> _TASK GOAL_:
Your answer should be an exact copy of all the entries, free of pictures.

> _DATA SHOWN_:
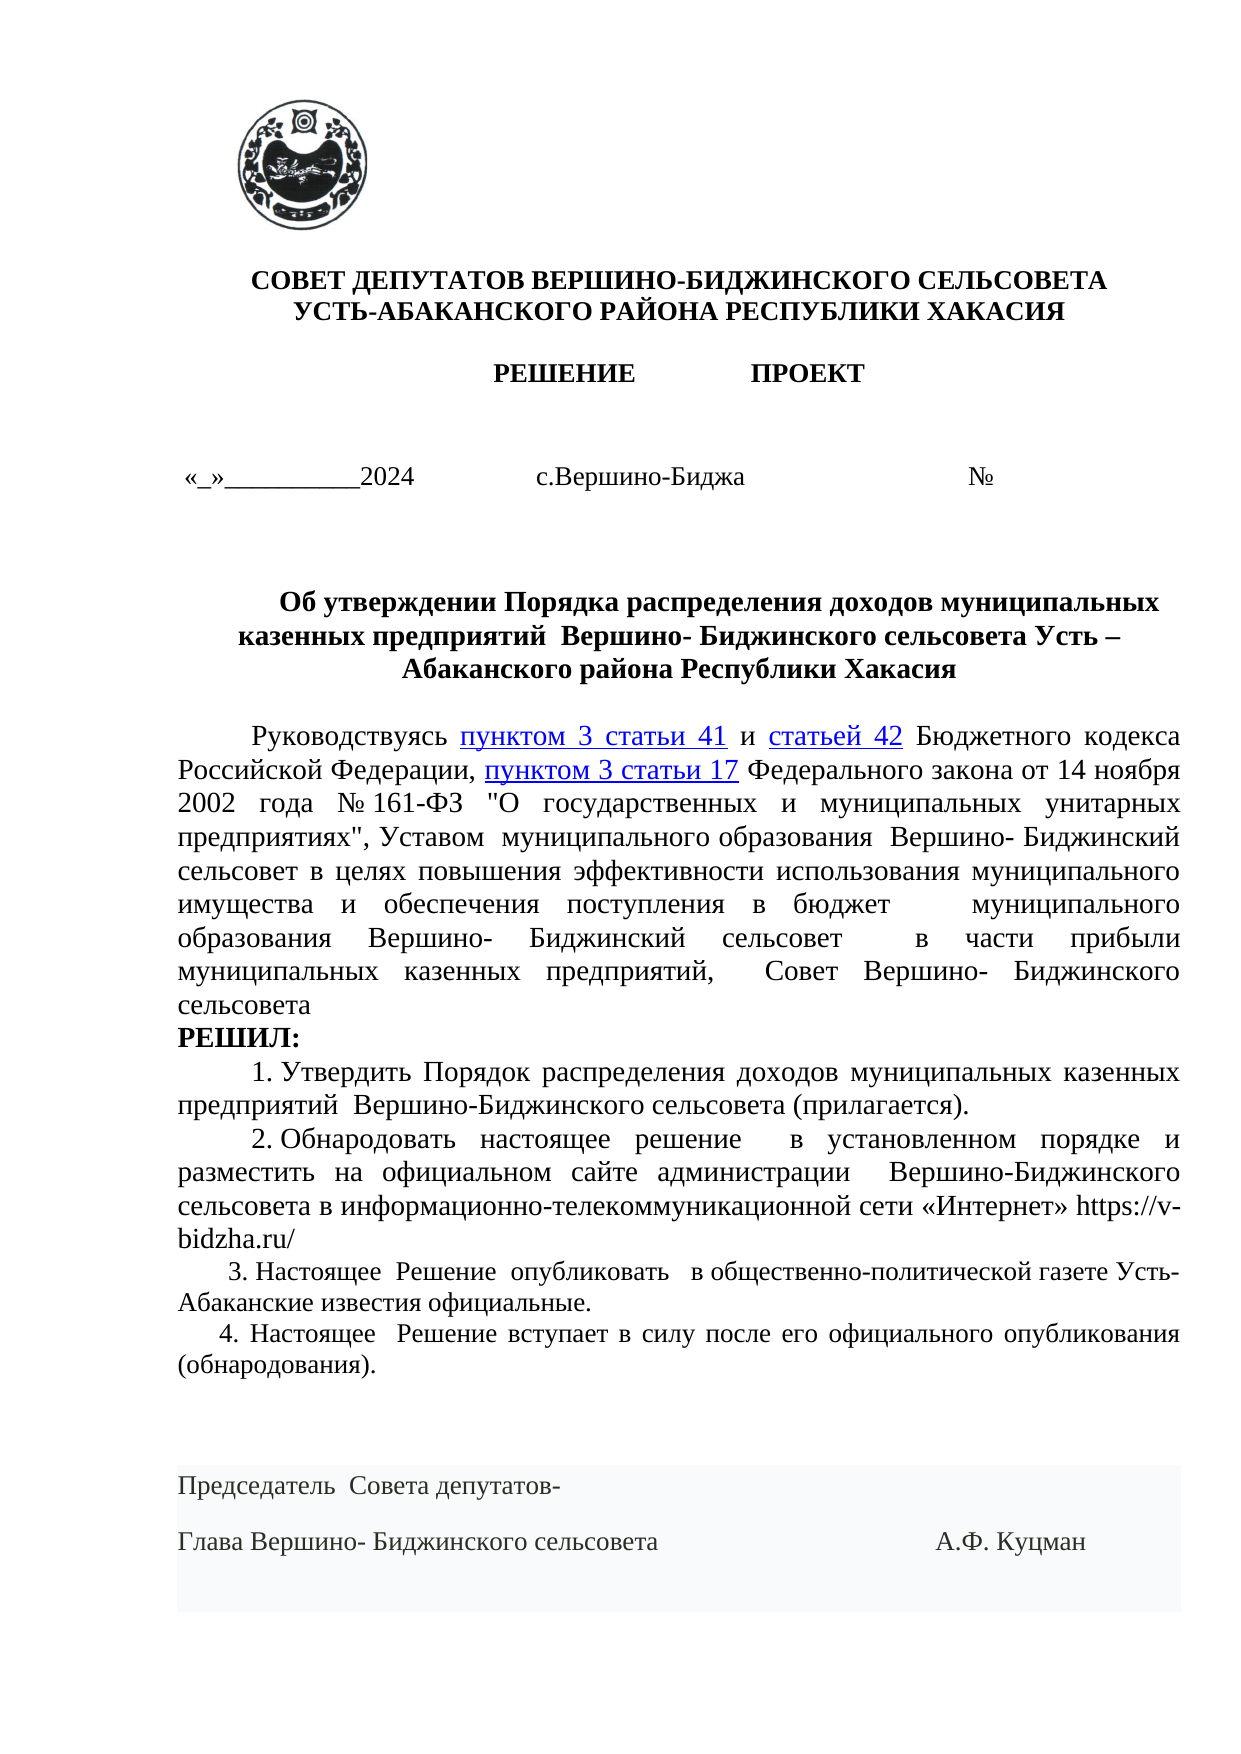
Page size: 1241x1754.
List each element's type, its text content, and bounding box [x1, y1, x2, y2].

text Председатель Совета депутатов- [177, 1465, 1181, 1500]
text 3. Настоящее Решение опубликовать в общественно-политической газете Усть- Абаканские известия официальные. [177, 1255, 1181, 1317]
text Глава Вершино- Биджинского сельсовета А.Ф. Куцман [177, 1521, 1181, 1556]
text РЕШИЛ: [177, 1020, 1181, 1054]
text СОВЕТ ДЕПУТАТОВ ВЕРШИНО-БИДЖИНСКОГО СЕЛЬСОВЕТА [177, 264, 1181, 295]
text РЕШЕНИЕ ПРОЕКТ [177, 357, 1181, 388]
text Руководствуясь пунктом 3 статьи 41 и статьей 42 Бюджетного кодекса Российской Федерации, пунктом 3 статьи 17 Федерального закона от 14 ноября 2002 года № 161-ФЗ "О государственных и муниципальных унитарных предприятиях", Уставом муниципального образования Вершино- Биджинский сельсовет в целях повышения эффективности использования муниципального имущества и обеспечения поступления в бюджет муниципального образования Вершино- Биджинский сельсовет в части прибыли муниципальных казенных предприятий, Совет Вершино- Биджинского сельсовета [177, 718, 1181, 1020]
text «_»__________2024 с.Вершино-Биджа № [177, 460, 1181, 491]
text Об утверждении Порядка распределения доходов муниципальных казенных предприятий Вершино- Биджинского сельсовета Усть – Абаканского района Республики Хакасия [177, 584, 1181, 685]
text 1. Утвердить Порядок распределения доходов муниципальных казенных предприятий Вершино-Биджинского сельсовета (прилагается). [177, 1054, 1181, 1121]
text УСТЬ-АБАКАНСКОГО РАЙОНА РЕСПУБЛИКИ ХАКАСИЯ [177, 295, 1181, 326]
text 2. Обнародовать настоящее решение в установленном порядке и разместить на официальном сайте администрации Вершино-Биджинского сельсовета в информационно-телекоммуникационной сети «Интернет» https://v-bidzha.ru/ [177, 1121, 1181, 1255]
text 4. Настоящее Решение вступает в силу после его официального опубликования (обнародования). [177, 1317, 1181, 1380]
picture [236, 99, 368, 231]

> _TASK ANSWER_:
Page size: 1241x1754.
List each element's type, its text content, and bounding box [x1, y1, x2, y2].

text Председатель Совета депутатов- [177, 1465, 1181, 1500]
text 3. Настоящее Решение опубликовать в общественно-политической газете Усть- Абаканские известия официальные. [177, 1255, 1181, 1317]
text Глава Вершино- Биджинского сельсовета А.Ф. Куцман [177, 1521, 1181, 1556]
text РЕШИЛ: [177, 1020, 1181, 1054]
text СОВЕТ ДЕПУТАТОВ ВЕРШИНО-БИДЖИНСКОГО СЕЛЬСОВЕТА [177, 264, 1181, 295]
text РЕШЕНИЕ ПРОЕКТ [177, 357, 1181, 388]
text Руководствуясь пунктом 3 статьи 41 и статьей 42 Бюджетного кодекса Российской Федерации, пунктом 3 статьи 17 Федерального закона от 14 ноября 2002 года № 161-ФЗ "О государственных и муниципальных унитарных предприятиях", Уставом муниципального образования Вершино- Биджинский сельсовет в целях повышения эффективности использования муниципального имущества и обеспечения поступления в бюджет муниципального образования Вершино- Биджинский сельсовет в части прибыли муниципальных казенных предприятий, Совет Вершино- Биджинского сельсовета [177, 718, 1181, 1020]
text «_»__________2024 с.Вершино-Биджа № [177, 460, 1181, 491]
text Об утверждении Порядка распределения доходов муниципальных казенных предприятий Вершино- Биджинского сельсовета Усть – Абаканского района Республики Хакасия [177, 584, 1181, 685]
text 1. Утвердить Порядок распределения доходов муниципальных казенных предприятий Вершино-Биджинского сельсовета (прилагается). [177, 1054, 1181, 1121]
text УСТЬ-АБАКАНСКОГО РАЙОНА РЕСПУБЛИКИ ХАКАСИЯ [177, 295, 1181, 326]
text 2. Обнародовать настоящее решение в установленном порядке и разместить на официальном сайте администрации Вершино-Биджинского сельсовета в информационно-телекоммуникационной сети «Интернет» https://v-bidzha.ru/ [177, 1121, 1181, 1255]
text 4. Настоящее Решение вступает в силу после его официального опубликования (обнародования). [177, 1317, 1181, 1380]
picture [236, 99, 368, 231]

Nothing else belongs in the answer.